Data items:
** BEGIN **
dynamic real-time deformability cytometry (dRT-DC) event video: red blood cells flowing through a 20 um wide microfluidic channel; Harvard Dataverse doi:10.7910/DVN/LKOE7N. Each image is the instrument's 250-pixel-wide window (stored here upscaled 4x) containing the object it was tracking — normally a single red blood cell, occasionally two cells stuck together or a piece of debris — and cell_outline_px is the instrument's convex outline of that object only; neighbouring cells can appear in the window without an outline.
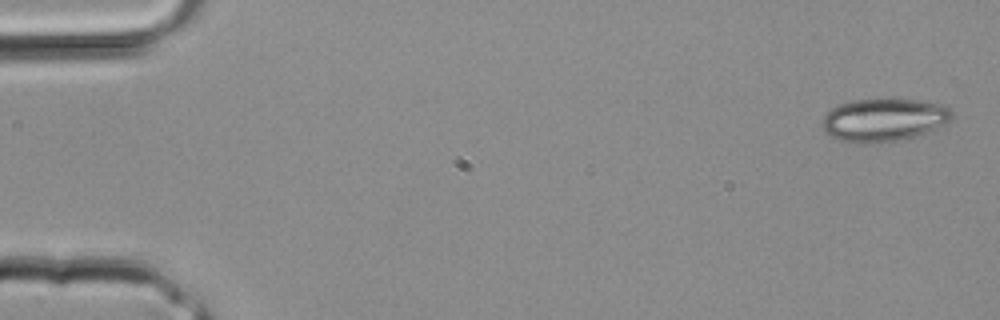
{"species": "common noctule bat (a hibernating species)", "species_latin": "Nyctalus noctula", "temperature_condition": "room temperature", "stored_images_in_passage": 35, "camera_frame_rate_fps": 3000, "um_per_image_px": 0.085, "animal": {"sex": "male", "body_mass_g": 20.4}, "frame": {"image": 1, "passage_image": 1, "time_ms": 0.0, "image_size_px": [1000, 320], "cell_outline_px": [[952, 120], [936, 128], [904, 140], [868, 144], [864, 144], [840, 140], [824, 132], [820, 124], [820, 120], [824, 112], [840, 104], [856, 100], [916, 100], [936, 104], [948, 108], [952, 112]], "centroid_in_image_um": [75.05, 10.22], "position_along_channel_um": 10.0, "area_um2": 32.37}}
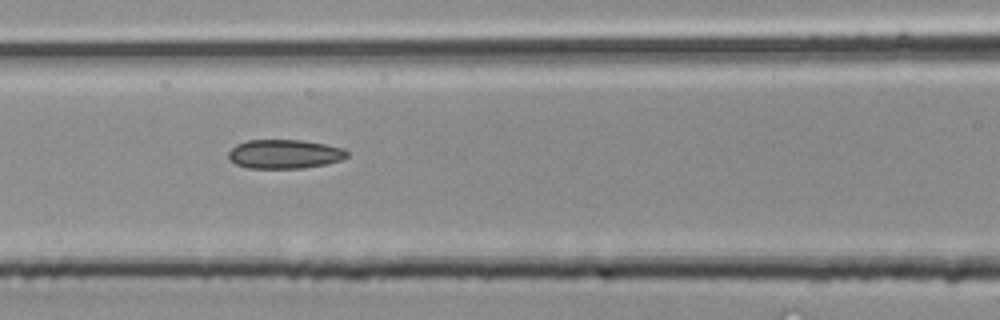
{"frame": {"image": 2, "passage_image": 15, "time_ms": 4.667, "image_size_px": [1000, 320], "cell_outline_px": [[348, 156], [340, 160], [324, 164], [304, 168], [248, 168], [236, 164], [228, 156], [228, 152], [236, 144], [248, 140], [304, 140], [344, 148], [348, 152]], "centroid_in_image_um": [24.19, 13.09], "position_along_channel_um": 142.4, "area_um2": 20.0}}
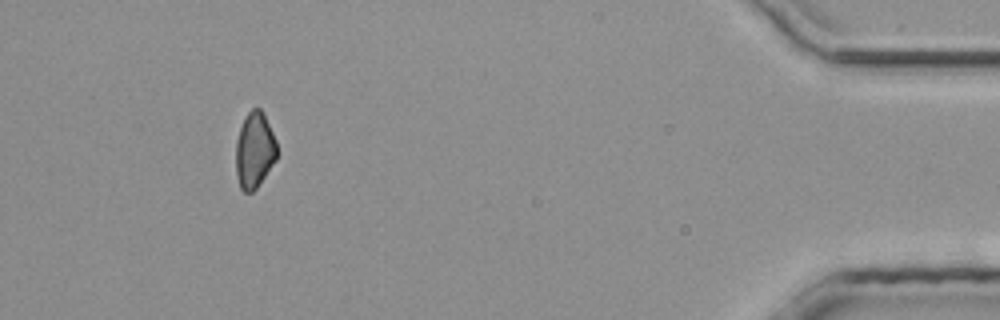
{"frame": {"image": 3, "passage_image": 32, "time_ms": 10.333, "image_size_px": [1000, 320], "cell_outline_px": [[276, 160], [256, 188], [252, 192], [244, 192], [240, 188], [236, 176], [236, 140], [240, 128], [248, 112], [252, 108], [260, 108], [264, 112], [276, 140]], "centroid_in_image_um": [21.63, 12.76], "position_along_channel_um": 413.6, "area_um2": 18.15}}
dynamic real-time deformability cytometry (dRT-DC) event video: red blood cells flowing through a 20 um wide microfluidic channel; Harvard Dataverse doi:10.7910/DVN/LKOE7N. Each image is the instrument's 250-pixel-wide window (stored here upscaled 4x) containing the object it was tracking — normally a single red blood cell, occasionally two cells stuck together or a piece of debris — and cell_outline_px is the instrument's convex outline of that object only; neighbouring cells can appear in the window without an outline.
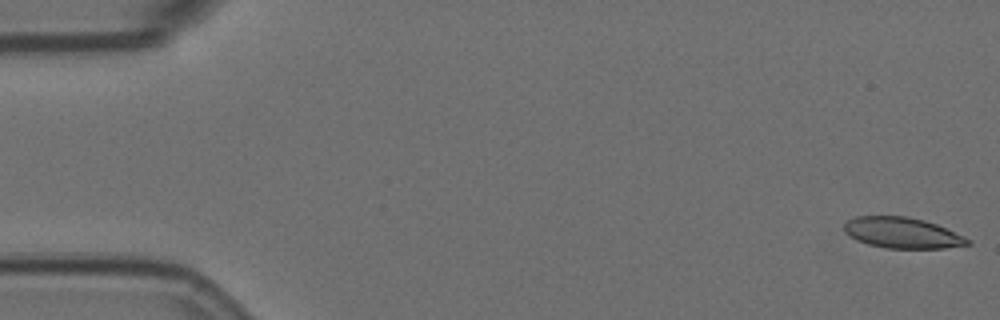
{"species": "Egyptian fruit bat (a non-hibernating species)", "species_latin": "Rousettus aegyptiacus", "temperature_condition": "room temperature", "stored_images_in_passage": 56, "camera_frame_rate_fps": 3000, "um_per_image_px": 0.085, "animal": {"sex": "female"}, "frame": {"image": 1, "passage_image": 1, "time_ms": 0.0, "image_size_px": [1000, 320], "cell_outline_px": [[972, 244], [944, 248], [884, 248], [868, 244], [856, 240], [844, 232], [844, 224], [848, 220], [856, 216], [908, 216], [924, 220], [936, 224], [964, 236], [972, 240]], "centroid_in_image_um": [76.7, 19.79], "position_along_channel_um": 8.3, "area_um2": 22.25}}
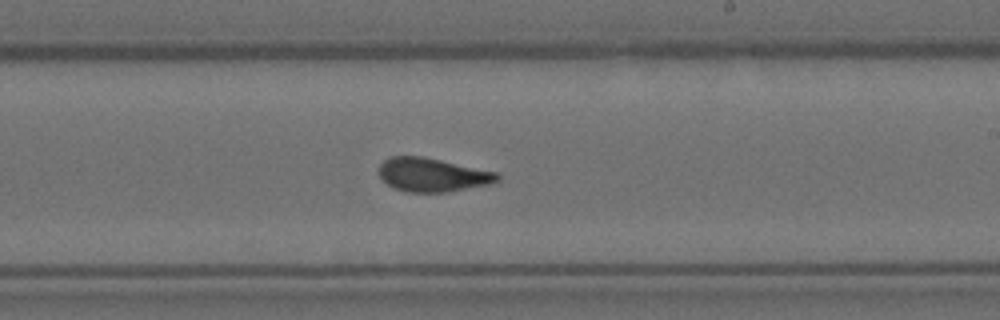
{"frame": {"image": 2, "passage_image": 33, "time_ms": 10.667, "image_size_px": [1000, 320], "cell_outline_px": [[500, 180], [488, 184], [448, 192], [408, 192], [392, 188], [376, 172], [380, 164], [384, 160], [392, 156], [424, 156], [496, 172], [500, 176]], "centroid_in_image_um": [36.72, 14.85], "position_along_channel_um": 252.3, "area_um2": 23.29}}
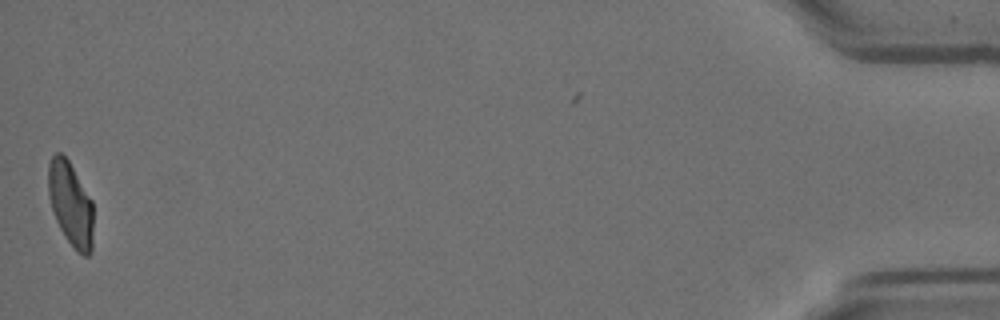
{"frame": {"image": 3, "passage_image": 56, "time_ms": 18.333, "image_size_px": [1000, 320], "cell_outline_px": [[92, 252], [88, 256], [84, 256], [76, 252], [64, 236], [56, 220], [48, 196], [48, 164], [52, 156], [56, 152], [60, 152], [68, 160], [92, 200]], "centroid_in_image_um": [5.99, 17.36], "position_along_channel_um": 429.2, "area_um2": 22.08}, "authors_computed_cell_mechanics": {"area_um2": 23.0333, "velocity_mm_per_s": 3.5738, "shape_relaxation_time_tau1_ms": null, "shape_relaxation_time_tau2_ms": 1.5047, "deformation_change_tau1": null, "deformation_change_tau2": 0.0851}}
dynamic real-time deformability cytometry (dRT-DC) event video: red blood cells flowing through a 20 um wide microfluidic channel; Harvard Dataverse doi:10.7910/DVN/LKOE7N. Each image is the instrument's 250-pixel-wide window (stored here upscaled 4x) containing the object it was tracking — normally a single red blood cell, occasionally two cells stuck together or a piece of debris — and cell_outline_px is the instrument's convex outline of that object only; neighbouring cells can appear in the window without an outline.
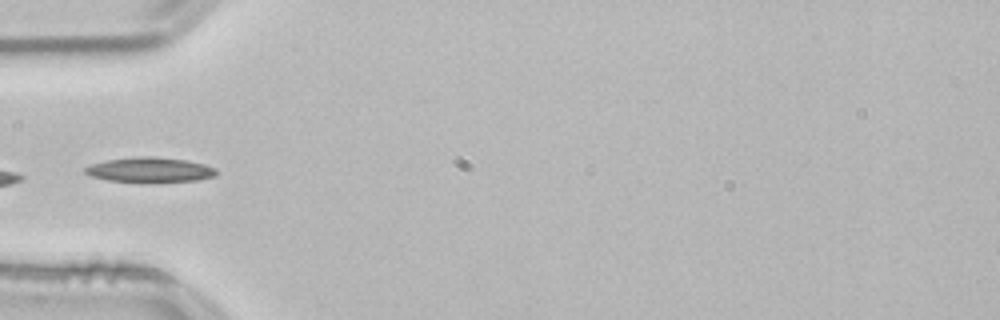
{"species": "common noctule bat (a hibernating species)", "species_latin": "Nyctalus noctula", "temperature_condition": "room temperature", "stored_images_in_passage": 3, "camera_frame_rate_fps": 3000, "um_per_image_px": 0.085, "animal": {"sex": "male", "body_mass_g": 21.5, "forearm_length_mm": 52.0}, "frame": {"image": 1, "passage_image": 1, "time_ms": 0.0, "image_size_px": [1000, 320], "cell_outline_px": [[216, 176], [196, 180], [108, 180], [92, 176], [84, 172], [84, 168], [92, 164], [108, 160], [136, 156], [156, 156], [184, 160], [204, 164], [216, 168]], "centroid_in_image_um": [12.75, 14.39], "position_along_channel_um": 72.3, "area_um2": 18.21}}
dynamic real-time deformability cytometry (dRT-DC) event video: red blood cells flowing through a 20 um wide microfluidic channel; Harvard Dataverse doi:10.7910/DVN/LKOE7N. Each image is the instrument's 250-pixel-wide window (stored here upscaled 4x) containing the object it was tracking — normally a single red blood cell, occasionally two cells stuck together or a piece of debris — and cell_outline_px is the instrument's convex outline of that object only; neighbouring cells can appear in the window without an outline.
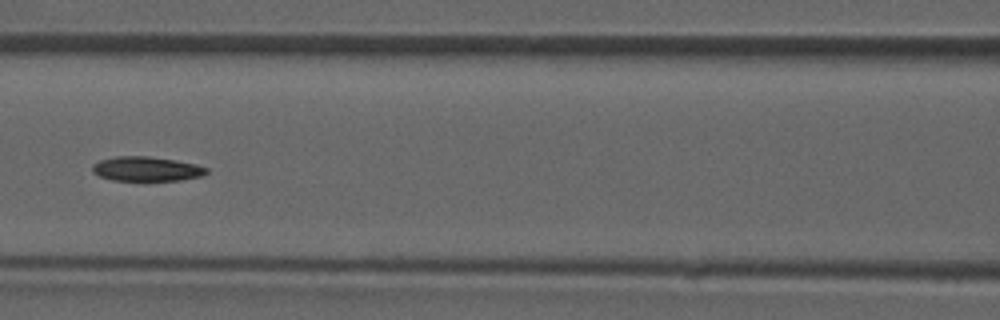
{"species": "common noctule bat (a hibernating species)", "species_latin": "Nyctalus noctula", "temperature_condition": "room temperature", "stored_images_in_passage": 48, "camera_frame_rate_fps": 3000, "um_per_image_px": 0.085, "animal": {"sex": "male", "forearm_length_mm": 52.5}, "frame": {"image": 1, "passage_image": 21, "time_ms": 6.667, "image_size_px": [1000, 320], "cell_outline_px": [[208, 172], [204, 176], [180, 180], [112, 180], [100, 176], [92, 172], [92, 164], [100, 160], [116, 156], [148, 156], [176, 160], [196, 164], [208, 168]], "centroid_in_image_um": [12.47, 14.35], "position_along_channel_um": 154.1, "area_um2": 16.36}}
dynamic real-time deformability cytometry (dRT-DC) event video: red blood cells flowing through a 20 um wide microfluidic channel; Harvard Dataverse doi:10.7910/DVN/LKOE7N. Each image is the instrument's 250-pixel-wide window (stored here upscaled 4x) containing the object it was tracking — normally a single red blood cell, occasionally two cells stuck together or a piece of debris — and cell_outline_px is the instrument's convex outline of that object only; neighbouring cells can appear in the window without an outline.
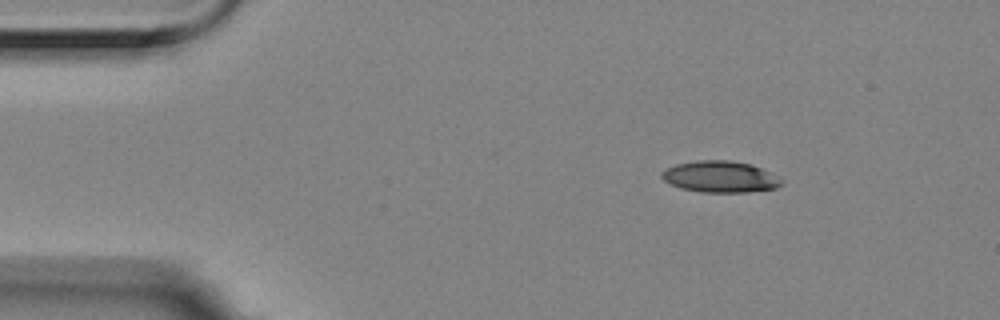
** END **
- STATED TASK: Copy each line exactly, and leave the pictures out of your copy.

- SOLUTION TO THIS EXERCISE:
dynamic real-time deformability cytometry (dRT-DC) event video: red blood cells flowing through a 20 um wide microfluidic channel; Harvard Dataverse doi:10.7910/DVN/LKOE7N. Each image is the instrument's 250-pixel-wide window (stored here upscaled 4x) containing the object it was tracking — normally a single red blood cell, occasionally two cells stuck together or a piece of debris — and cell_outline_px is the instrument's convex outline of that object only; neighbouring cells can appear in the window without an outline.
{"species": "common noctule bat (a hibernating species)", "species_latin": "Nyctalus noctula", "temperature_condition": "room temperature", "stored_images_in_passage": 35, "camera_frame_rate_fps": 3000, "um_per_image_px": 0.085, "animal": {"sex": "male", "body_mass_g": 20.4}, "frame": {"image": 1, "passage_image": 1, "time_ms": 0.0, "image_size_px": [1000, 320], "cell_outline_px": [[952, 120], [936, 128], [904, 140], [868, 144], [864, 144], [840, 140], [824, 132], [820, 124], [820, 120], [824, 112], [840, 104], [856, 100], [916, 100], [936, 104], [948, 108], [952, 112]], "centroid_in_image_um": [75.05, 10.22], "position_along_channel_um": 10.0, "area_um2": 32.37}}
{"frame": {"image": 2, "passage_image": 15, "time_ms": 4.667, "image_size_px": [1000, 320], "cell_outline_px": [[348, 156], [340, 160], [324, 164], [304, 168], [248, 168], [236, 164], [228, 156], [228, 152], [236, 144], [248, 140], [304, 140], [344, 148], [348, 152]], "centroid_in_image_um": [24.19, 13.09], "position_along_channel_um": 142.4, "area_um2": 20.0}}
{"frame": {"image": 3, "passage_image": 32, "time_ms": 10.333, "image_size_px": [1000, 320], "cell_outline_px": [[276, 160], [256, 188], [252, 192], [244, 192], [240, 188], [236, 176], [236, 140], [240, 128], [248, 112], [252, 108], [260, 108], [264, 112], [276, 140]], "centroid_in_image_um": [21.63, 12.76], "position_along_channel_um": 413.6, "area_um2": 18.15}}
dynamic real-time deformability cytometry (dRT-DC) event video: red blood cells flowing through a 20 um wide microfluidic channel; Harvard Dataverse doi:10.7910/DVN/LKOE7N. Each image is the instrument's 250-pixel-wide window (stored here upscaled 4x) containing the object it was tracking — normally a single red blood cell, occasionally two cells stuck together or a piece of debris — and cell_outline_px is the instrument's convex outline of that object only; neighbouring cells can appear in the window without an outline.
{"species": "Egyptian fruit bat (a non-hibernating species)", "species_latin": "Rousettus aegyptiacus", "temperature_condition": "room temperature", "stored_images_in_passage": 56, "camera_frame_rate_fps": 3000, "um_per_image_px": 0.085, "animal": {"sex": "female"}, "frame": {"image": 1, "passage_image": 1, "time_ms": 0.0, "image_size_px": [1000, 320], "cell_outline_px": [[972, 244], [944, 248], [884, 248], [868, 244], [856, 240], [844, 232], [844, 224], [848, 220], [856, 216], [908, 216], [924, 220], [936, 224], [964, 236], [972, 240]], "centroid_in_image_um": [76.7, 19.79], "position_along_channel_um": 8.3, "area_um2": 22.25}}
{"frame": {"image": 2, "passage_image": 33, "time_ms": 10.667, "image_size_px": [1000, 320], "cell_outline_px": [[500, 180], [488, 184], [448, 192], [408, 192], [392, 188], [376, 172], [380, 164], [384, 160], [392, 156], [424, 156], [496, 172], [500, 176]], "centroid_in_image_um": [36.72, 14.85], "position_along_channel_um": 252.3, "area_um2": 23.29}}
{"frame": {"image": 3, "passage_image": 56, "time_ms": 18.333, "image_size_px": [1000, 320], "cell_outline_px": [[92, 252], [88, 256], [84, 256], [76, 252], [64, 236], [56, 220], [48, 196], [48, 164], [52, 156], [56, 152], [60, 152], [68, 160], [92, 200]], "centroid_in_image_um": [5.99, 17.36], "position_along_channel_um": 429.2, "area_um2": 22.08}, "authors_computed_cell_mechanics": {"area_um2": 23.0333, "velocity_mm_per_s": 3.5738, "shape_relaxation_time_tau1_ms": null, "shape_relaxation_time_tau2_ms": 1.5047, "deformation_change_tau1": null, "deformation_change_tau2": 0.0851}}
dynamic real-time deformability cytometry (dRT-DC) event video: red blood cells flowing through a 20 um wide microfluidic channel; Harvard Dataverse doi:10.7910/DVN/LKOE7N. Each image is the instrument's 250-pixel-wide window (stored here upscaled 4x) containing the object it was tracking — normally a single red blood cell, occasionally two cells stuck together or a piece of debris — and cell_outline_px is the instrument's convex outline of that object only; neighbouring cells can appear in the window without an outline.
{"species": "common noctule bat (a hibernating species)", "species_latin": "Nyctalus noctula", "temperature_condition": "room temperature", "stored_images_in_passage": 3, "camera_frame_rate_fps": 3000, "um_per_image_px": 0.085, "animal": {"sex": "male", "body_mass_g": 21.5, "forearm_length_mm": 52.0}, "frame": {"image": 1, "passage_image": 1, "time_ms": 0.0, "image_size_px": [1000, 320], "cell_outline_px": [[216, 176], [196, 180], [108, 180], [92, 176], [84, 172], [84, 168], [92, 164], [108, 160], [136, 156], [156, 156], [184, 160], [204, 164], [216, 168]], "centroid_in_image_um": [12.75, 14.39], "position_along_channel_um": 72.3, "area_um2": 18.21}}
dynamic real-time deformability cytometry (dRT-DC) event video: red blood cells flowing through a 20 um wide microfluidic channel; Harvard Dataverse doi:10.7910/DVN/LKOE7N. Each image is the instrument's 250-pixel-wide window (stored here upscaled 4x) containing the object it was tracking — normally a single red blood cell, occasionally two cells stuck together or a piece of debris — and cell_outline_px is the instrument's convex outline of that object only; neighbouring cells can appear in the window without an outline.
{"species": "common noctule bat (a hibernating species)", "species_latin": "Nyctalus noctula", "temperature_condition": "room temperature", "stored_images_in_passage": 48, "camera_frame_rate_fps": 3000, "um_per_image_px": 0.085, "animal": {"sex": "male", "forearm_length_mm": 52.5}, "frame": {"image": 1, "passage_image": 21, "time_ms": 6.667, "image_size_px": [1000, 320], "cell_outline_px": [[208, 172], [204, 176], [180, 180], [112, 180], [100, 176], [92, 172], [92, 164], [100, 160], [116, 156], [148, 156], [176, 160], [196, 164], [208, 168]], "centroid_in_image_um": [12.47, 14.35], "position_along_channel_um": 154.1, "area_um2": 16.36}}
dynamic real-time deformability cytometry (dRT-DC) event video: red blood cells flowing through a 20 um wide microfluidic channel; Harvard Dataverse doi:10.7910/DVN/LKOE7N. Each image is the instrument's 250-pixel-wide window (stored here upscaled 4x) containing the object it was tracking — normally a single red blood cell, occasionally two cells stuck together or a piece of debris — and cell_outline_px is the instrument's convex outline of that object only; neighbouring cells can appear in the window without an outline.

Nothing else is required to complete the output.